The international community will have to work very closely together indeed to force the Iranians to comply and prevent the inspections from becoming a mockery, as in Saddam Hussein's Iraq. A unified Security Council, backed by Middle Eastern states and other influential countries such as Canada and Germany, can perhaps force Iran into compliance. The threat or actuality of sanctions will only be effective, of course, if Iran believes the international community to be resolutely united in seeing them enforced and maintained as long as necessary. Ahmadinejad will do his best to exploit any divisions in the international community that he can find, so presenting at least the impression of a united front will absolutely imperative.

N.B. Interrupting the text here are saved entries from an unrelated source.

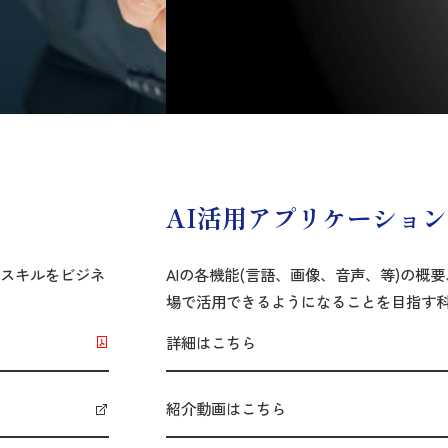
AI活用アプリケーション
・スキルをビジネ
AIの各機能(言語、画像、音声、等)の概
場で活用できるようになることを目指す
詳細はこちら
紹介動画はこちら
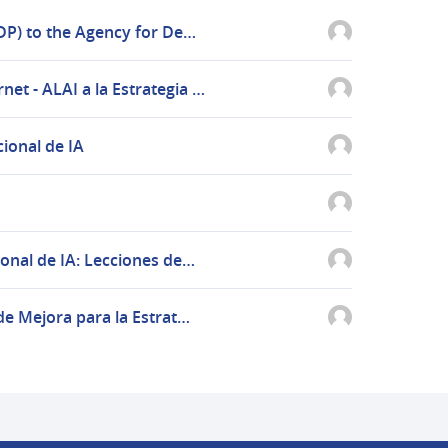
IDP) to the Agency for De…
et - ALAI a la Estrategia …
ional de IA
ional de IA: Lecciones de…
 de Mejora para la Estrat…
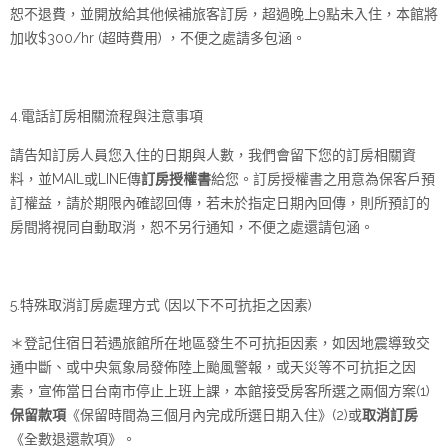
恕不退費，並開放給其他候補旅客訂房，超過晚上9點未入住，本館將
加收$300/hr (超時費用) ，不便之處請多包涵。
4.電話訂房相關流程與注意事項
請告知訂房人員您入住的日期與人數，我們會留下您的訂房相關資
料，並MAIL或LINE傳
訂房授權書
給您。訂房授權書之用意為保客戶預
訂權益，請於期限內確認回傳，若未於指定日期內回傳，則所預訂的
房間將視同自動取消，恕不另行通知，不便之處還請包涵。
5.特殊取消訂房處理方式 (因以下不可抗拒之因素)
＊登記住宿日若遇旅館所在地區發生不可抗拒因素，如因地震導致交
通中斷、或中央氣象局發佈陸上颱風警報，或天災等不可抗拒之因
素，宣佈當日台南市停止上班上課，本館接受房客所選之兩個方案(1)
保留款項
《保留時間為三個月內完成所選日期入住》(2)或
取消訂房
《全數退還款項》。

Much is riding on the success of such as-of-yet hypothetical international pressure. The Qom facility, buried deep underground, would be an extremely difficult target to destroy in a military strike. While the capability exists, it is likely that only the United States would be able to demolish it using conventional weapons alone. Unless Israel has come into possession of numerous bunker-busting bombs (which is admittedly possible), the best it could likely hope for would be to damage the facility, thereby delaying Iranian progress. Whether or not Israel is willing to go to war merely to buy itself time is not clear.
But they may have to settle for such a strike. A round-trip attack into Iran would stretch Israel's warplanes to the very limit of their effective range, and since they would require midair refueling, the full weight of the Israeli Air Force could not be brought to bear (Israel does not have enough tankers to support its entire fleet of warplanes at the same time). Given the realities of being forced to use a reduced number of planes operating at the outer limits of their range, carrying less tonnage in bombs to make room for more fuel, Israel might have to seriously question whether or not they can be confident in their ability to destroy their targets using only a few dozen conventional bombs.
That leaves only one option. Instead of relying upon dozens of conventional bombs, strike with a small handful of nuclear warheads. A nuclear strike would certainly obliterate the target, but would also send a plume of radioactive debris over the city of Qom. Given its population of over a million and cultural and religious importance to Iran, Israel would have to carefully consider the implications of such a strike. This is not to say it should be ruled out, but merely to make clear that the nature of the Qom facility has significantly narrowed the options for a military solution.
For now, Israel has indicated its willingness to await further diplomatic developments. But the international community must act fast. If the world can't produce clear and decisive results through diplomacy, and if Iran continues to inch closer to a bomb, the nightmare scenario of a Middle Eastern nuclear confrontation may yet come to pass.